Lightweight bamboo construction and 3D-printing technology are combined in this experimental pavilion
Architectural students at the Swiss university ETH Zurich have designed and created the Digital Bamboo Pavilion, which explores combining the natural material of bamboo with digital fabrication. Customised computational tools were developed to design the structure, whose bespoke connections were manufactured using 3D-printing technology.
The pavilion weighs only 200kg despite covering more than 40 sq m. As well as its ultra-lightweight nature, bamboo has the compressive strength of concrete and the tensile strength of steel. It is rapidly renewable, meaning it can be grown and harvested for use quickly.
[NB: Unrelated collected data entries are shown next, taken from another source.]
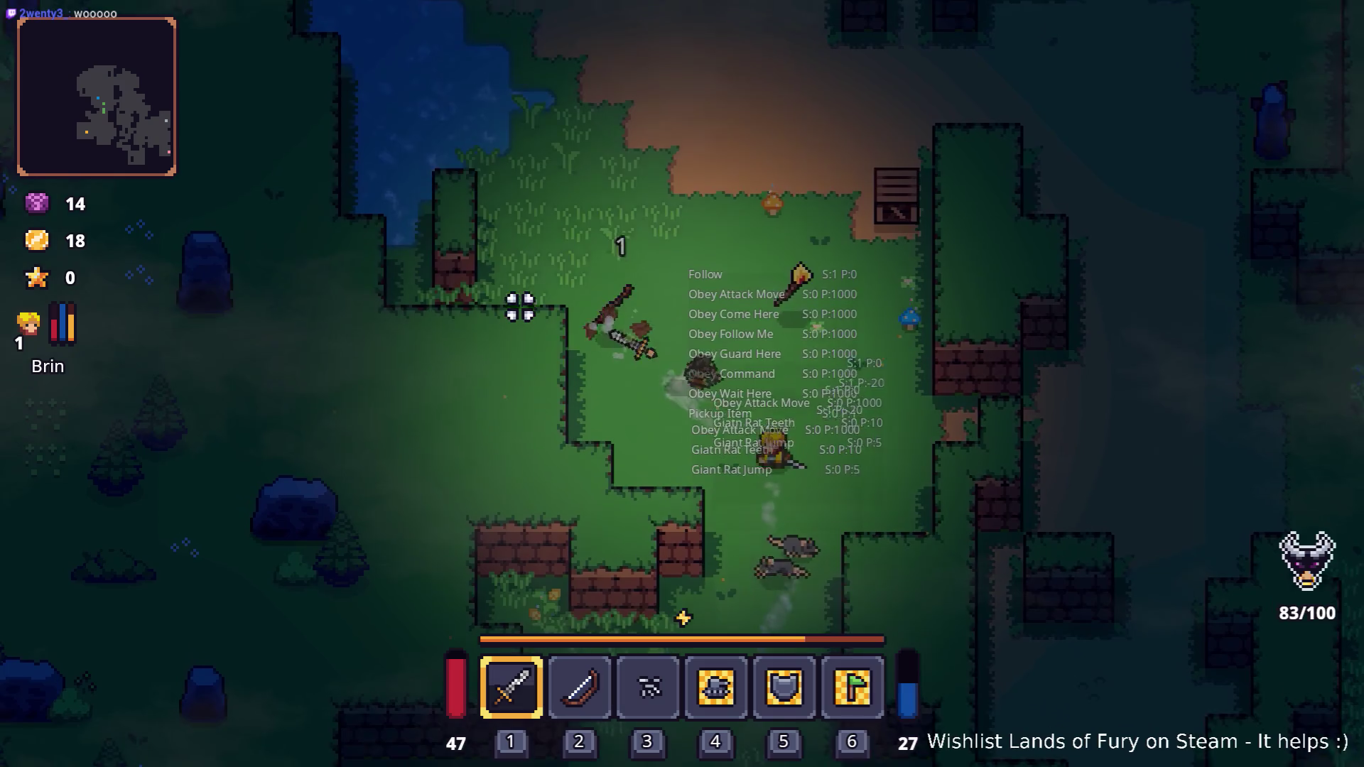
pyautogui.press('w')
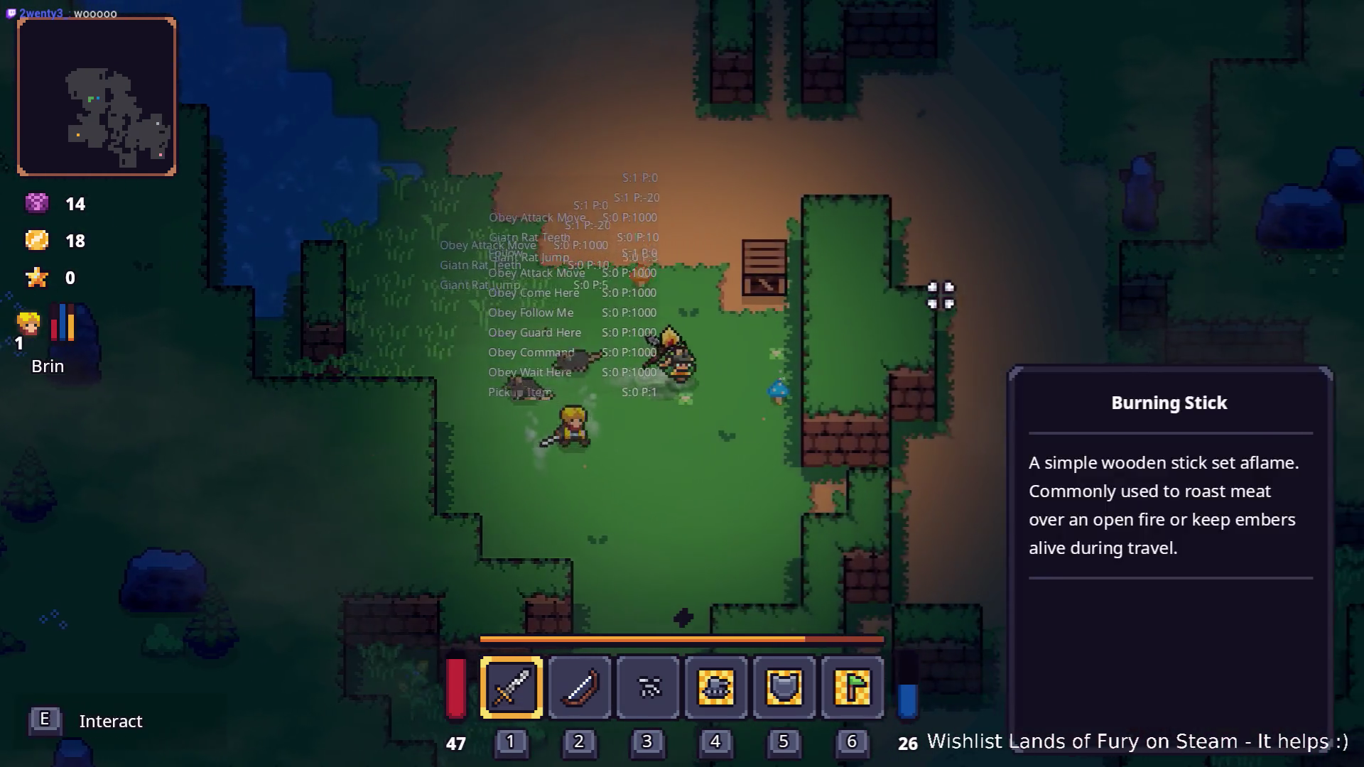
pyautogui.press('w')
pyautogui.press('d')
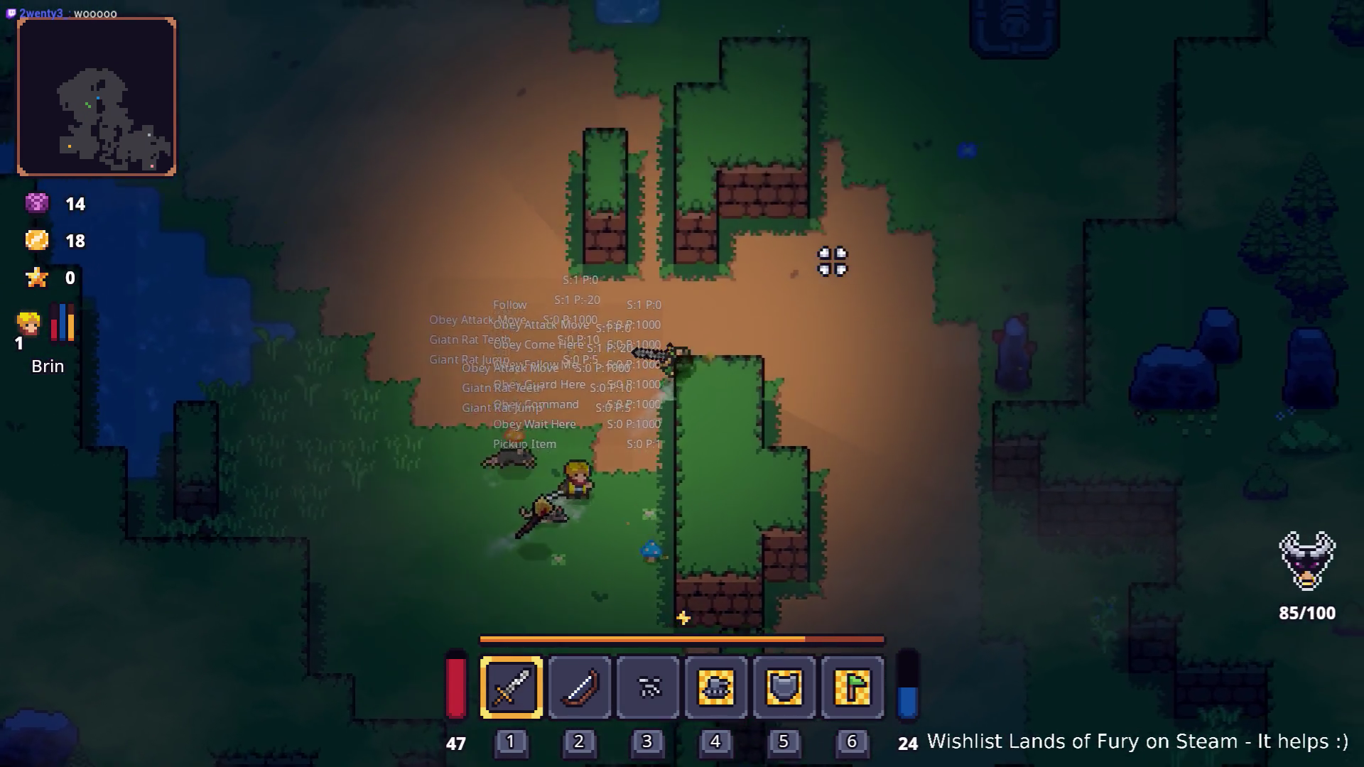
pyautogui.press('s')
pyautogui.press('d')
The Digital Bamboo Pavilion project is based on research conducted by Digital Building Technologies (DBT), an initiative embedded within ETH Zurich. The 380 fixtures which connect the 900 bamboo elements of the pavilion have been specially digitally designed and 3D printed in high-strength nylon and stainless steel.
Marirena Kladeftira, a Greek doctoral student at DBT, has been researching the potential of 3D-printed connections for innovative and sustainable frame structures. ‘The construction system developed for this project aims to reduce the logistical effort in construction, demonstrating how advantages of digital fabrication contribute to a more sustainable building culture,’ she explains.
The pavilion cantilevers almost 5m in three directions whilst requiring minimal support. The main load-bearing system is defined by a spatial truss reinforced by post-tensioned cables.
The geometry of the structure was developed using bespoke digital tools while the shading panels are designed through a custom computational process and fabricated through add-on 3D printing, using a recyclable UV-resistant thermoplastic on a lightweight lycra textile.
Thanks to its modular construction, the structure allows fast assembly and disassembly. The pre-assembled parts of the pavilion were mounted on-site in 48 hours.